Bei der Kompression der Daten ist es möglich unterschiedliche Verfahren anzuwenden. Insbesondere die Lexikon-basierte Kompression ist häufig unter Verwendung. So werden im Rahmen dieses Ansatzes alle unterschiedlichen Werte einer Spalte bzw. eines Attributs in ein Lexikon abgespeichert. Dieser werden dann mit einer eindeutigen ID abgespeichert. Bei SAP HANA kommt z.B. „dictionary encoding“ zum Einsatz (vgl. Müller 2013, S.143-146). Bei dieser Methode werden die Spaltenwerte als Integer-Werte abgelegt. Wird nach unterschiedlichen Werten gesucht oder gar eine „Joint-Operationen“ durchgeführt, so greift der Algorithmus auf die besagten Werte zu. Dadurch ist es möglich, Abfragen wesentlich schneller und effizienter durchzuführen im Vergleich dazu wenn es sich hierbei um Strings handeln würde. Daraus resultiert, dass die abgefragten Werte schneller durch den Arbeitsspeicher an den Prozessor weitergereicht werden können (vgl. Müller 2013, S.143f.).

Weitere Verfahren zur Kompression, die im Rahmen dieser Arbeit jedoch nicht näher betrachtet werden, sind das „Run Length Encoding“ sowie das „Bit Vector Encoding“ (vgl. Krueger 2010, S.133).

3 Einführung in SAP HANA

Folgend soll die Datenbanktechnologie HANA eingeführt werden. Diese Technologie wurde von dem deutschen Softwarekonzern SAP SE entwickelt und vertrieben. HANA ist das Akronym für High Performance Analytic Appliance. Weiter kann HANA als Zusammenwirken von neuer Technologie, welche sich aus Hardware und Software zusammensetzt, verstanden werden. Einfach beschrieben ist SAP HANA eine Datenbank, Hardware und Lösung gleichermaßen. „SAP HANA ist eine In-Memory-Datenbank, aber keine Anwendung. Und obwohl sie keine Lösung an sich ist, ist SAP HANA eine Technologie, die Lösungen ermöglicht“ (vgl. Berg/Penny 2015, S.175).

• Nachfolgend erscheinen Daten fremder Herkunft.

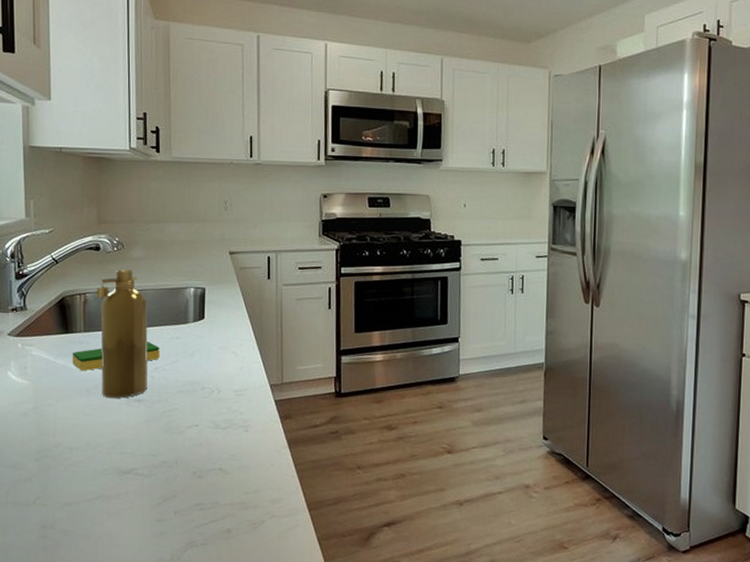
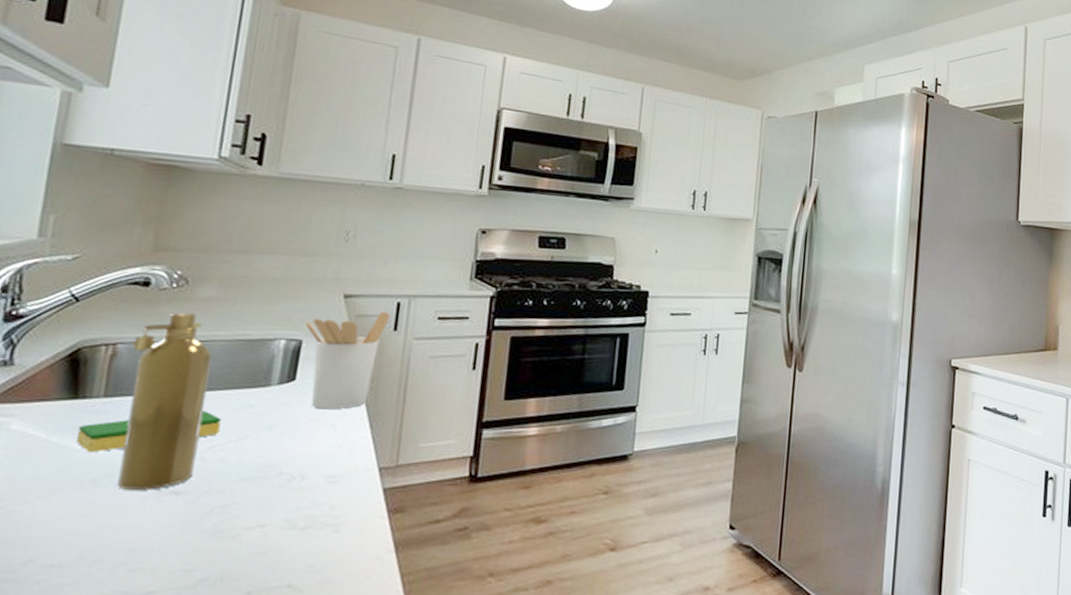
utensil holder: none [205,264,264,341] -> present [305,311,390,410]

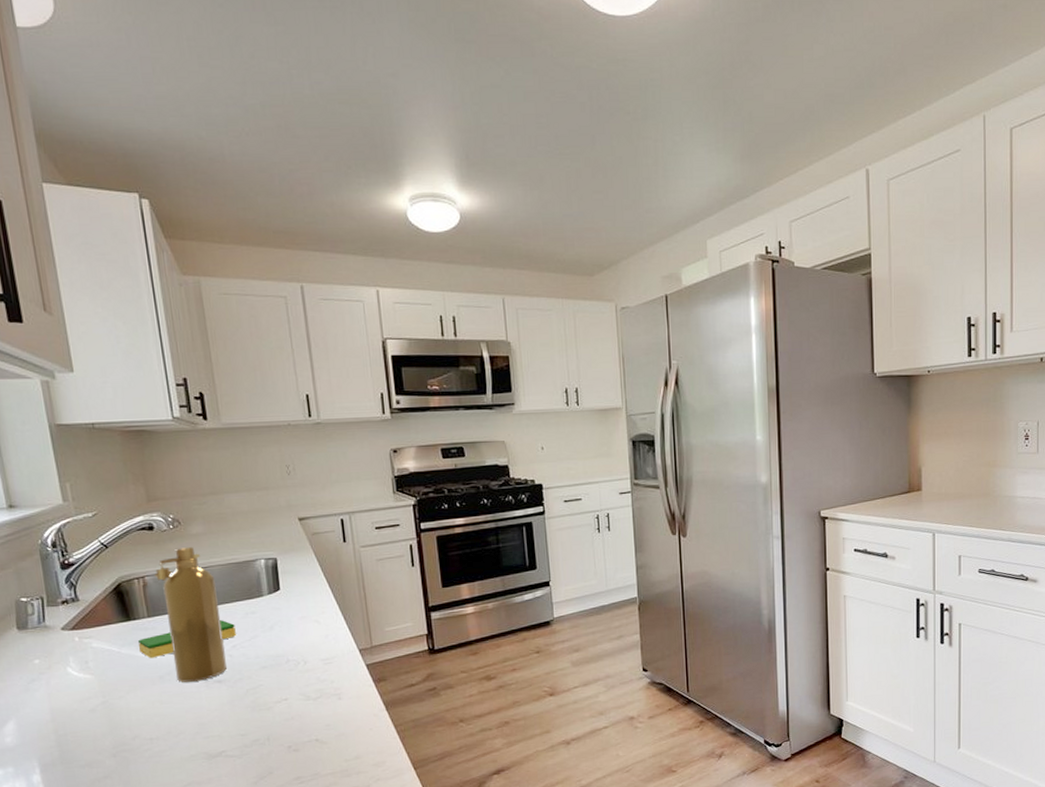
utensil holder: present [305,311,390,410] -> none [275,528,338,610]

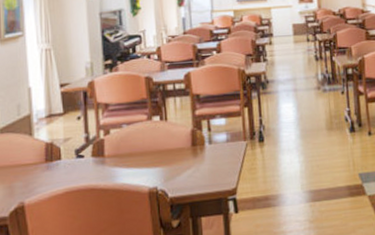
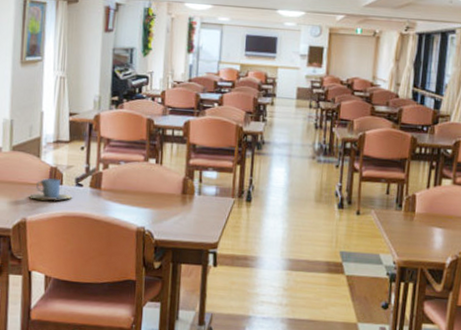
cup: none [25,154,74,180] -> present [29,178,73,201]

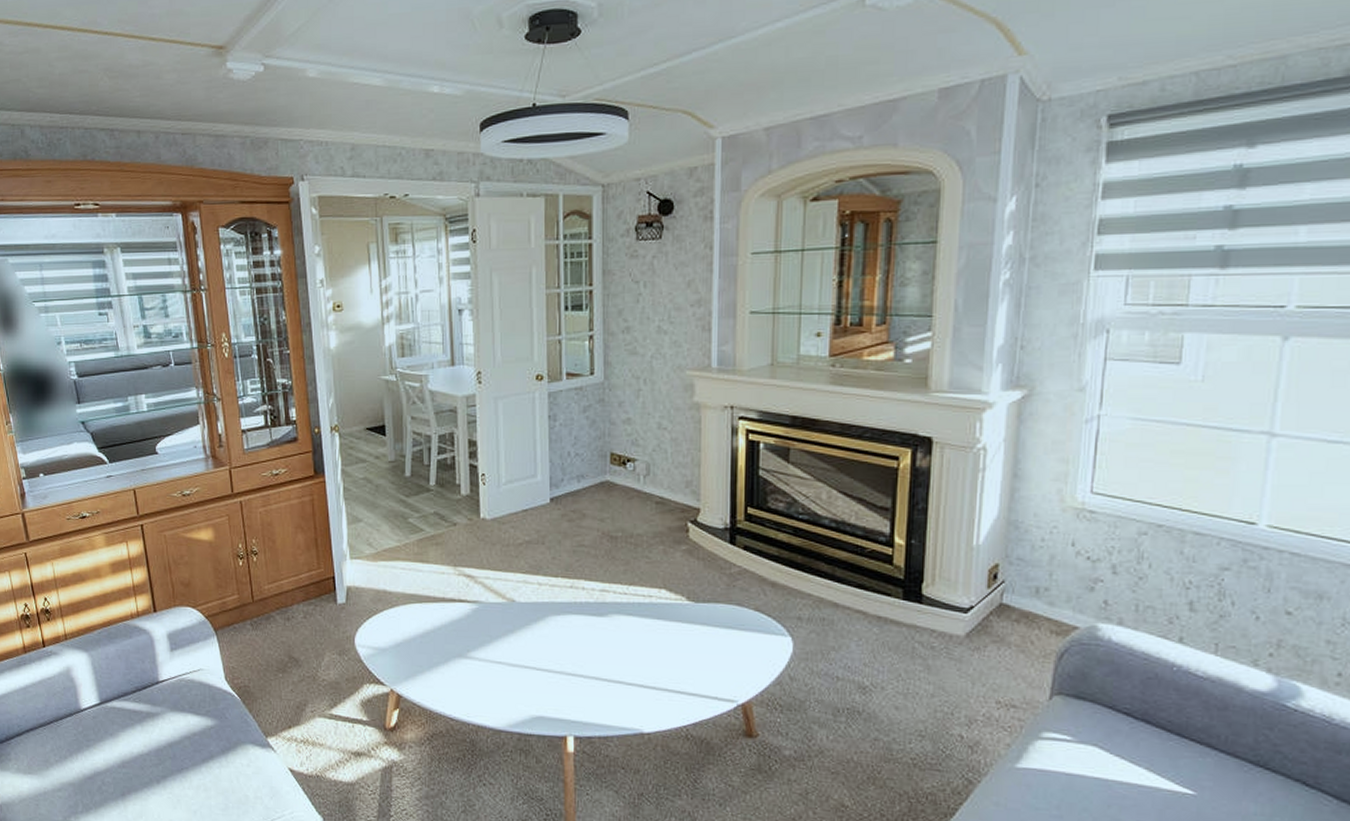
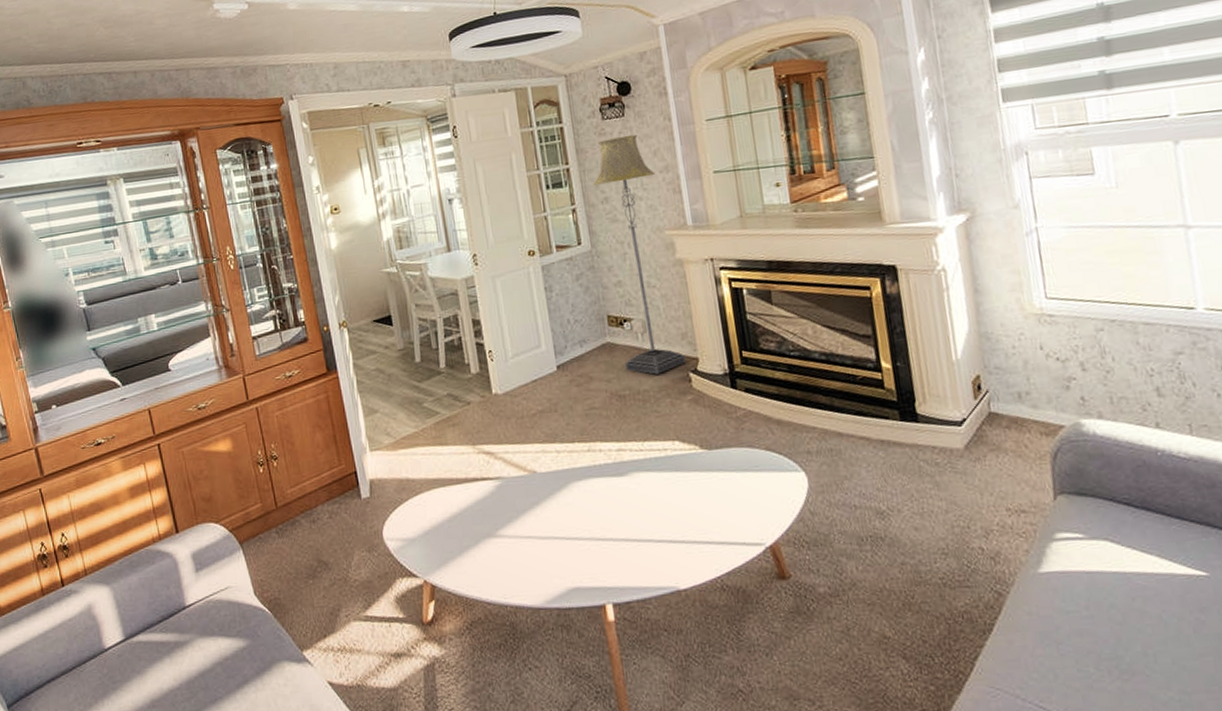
floor lamp: none [617,260,687,520] -> present [594,134,687,375]

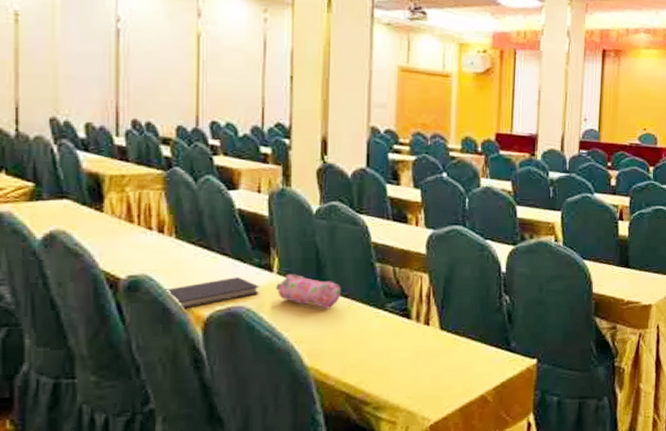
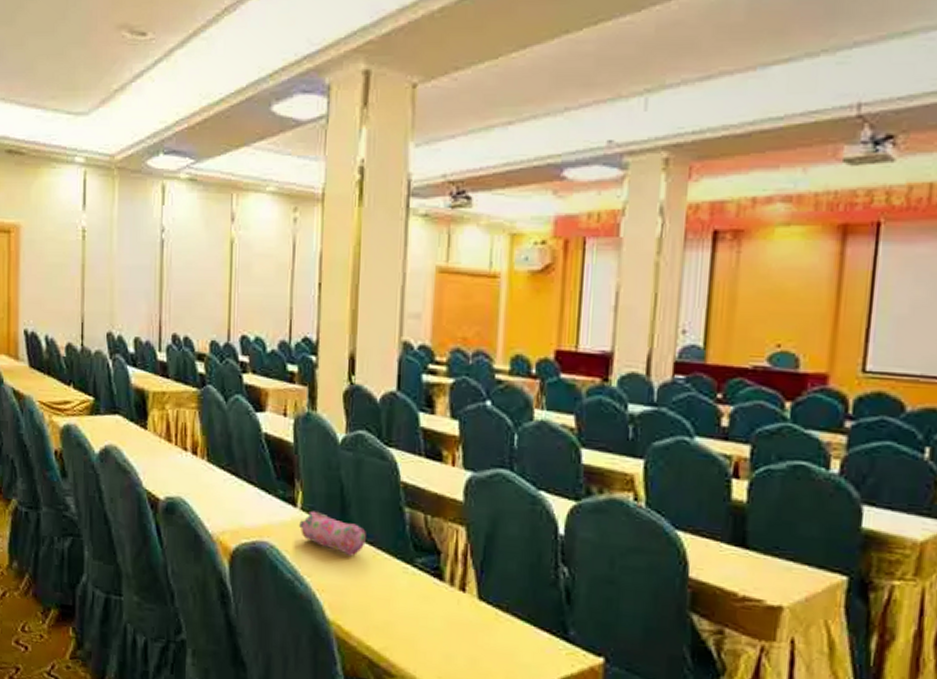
diary: present [164,277,260,309] -> none [196,508,284,538]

Die HANA-Architektur wurde 2008 von der SAP in Kooperation mit dem Hasso-Plattner-Institut und der Stanford University, für die Analysen von große Daten in Echtzeit, entwickelt. Bevor sich der Name „HANA“ etabliert hat, war die Anwendung in verschiedenen Publikationen auch unter den Bezeichnungen „SanssouciDB“ oder „NewDB“ anzutreffen (vgl. Kurzdim 2011). SAP HANA wurde erstmals im Frühling 2010 öffentlich vorgestellt und ab November des besagten Jahres eingesetzt (vgl. SAP 2011a). Weiter stellt SAP HANA eine der ersten Plattformen für das Datenmanagement, die Transaktionen und Analysen auf einer einzigen, singulären Datenkopie im Hauptspeicher verarbeitet, dar (vgl. SAP 2016a).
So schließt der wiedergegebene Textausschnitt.